● **Texte extrait**
--

Université Paris-Est Créteil, CEDITEC EA 3119

ducard@u-pec.fr

Ce texte a été publié une première fois dans le numéro 1/2019 de la revue Le Français moderne. Nous remercions les éditeurs de cette revue, plus particulièrement son directeur Jean-Marie Klinkenberg, d’en avoir autorisé la reprise dans les CFS.

Maintenant que je suis parti, laissez-moi aller1

Antoine Culioli aimait, dans sa réflexion sur la représentation linguistique de la temporalité, citer Ronsard, qu’il reprenait en ces termes « Ce n’est pas le temps qui passe, c’est nous qui nous nous en allons » 2. Il s’en est allé une dernière fois le 10 février 2018 au matin, après une vie entière de linguiste dans le langage, les langues et les textes, ayant voulu « travailler à l’intérieur du temps qui passe » 3.

--

● **Extrait de données**
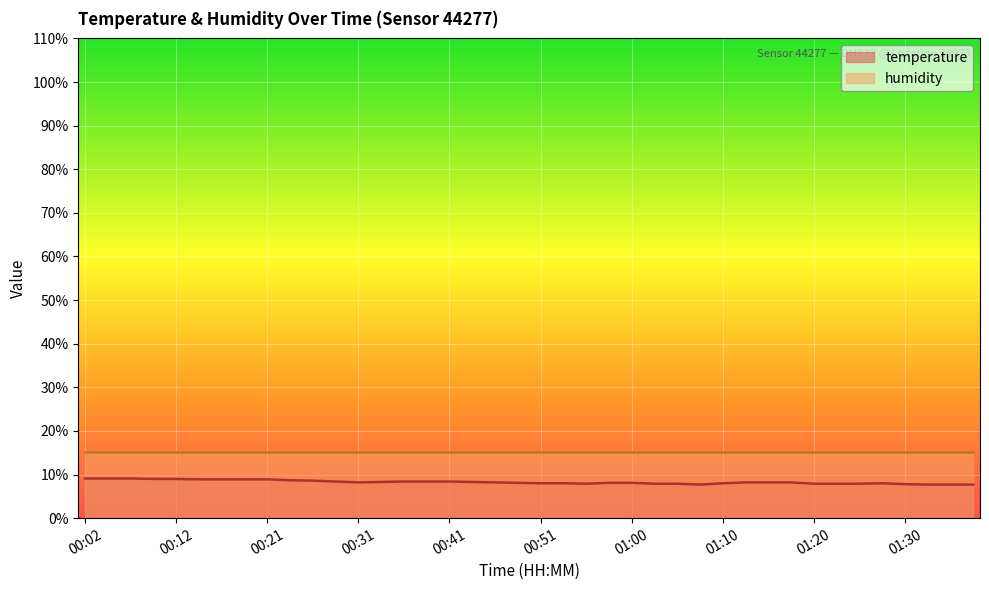

True or false: humidity and temperature cross at least once.

False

--

● **Tâche à réaliser**
Recopiez l'intégralité du texte extrait, caractère pour caractère.

● **Résultat obtenu**
Université Paris-Est Créteil, CEDITEC EA 3119

ducard@u-pec.fr

Ce texte a été publié une première fois dans le numéro 1/2019 de la revue Le Français moderne. Nous remercions les éditeurs de cette revue, plus particulièrement son directeur Jean-Marie Klinkenberg, d’en avoir autorisé la reprise dans les CFS.

Maintenant que je suis parti, laissez-moi aller1

Antoine Culioli aimait, dans sa réflexion sur la représentation linguistique de la temporalité, citer Ronsard, qu’il reprenait en ces termes « Ce n’est pas le temps qui passe, c’est nous qui nous nous en allons » 2. Il s’en est allé une dernière fois le 10 février 2018 au matin, après une vie entière de linguiste dans le langage, les langues et les textes, ayant voulu « travailler à l’intérieur du temps qui passe » 3.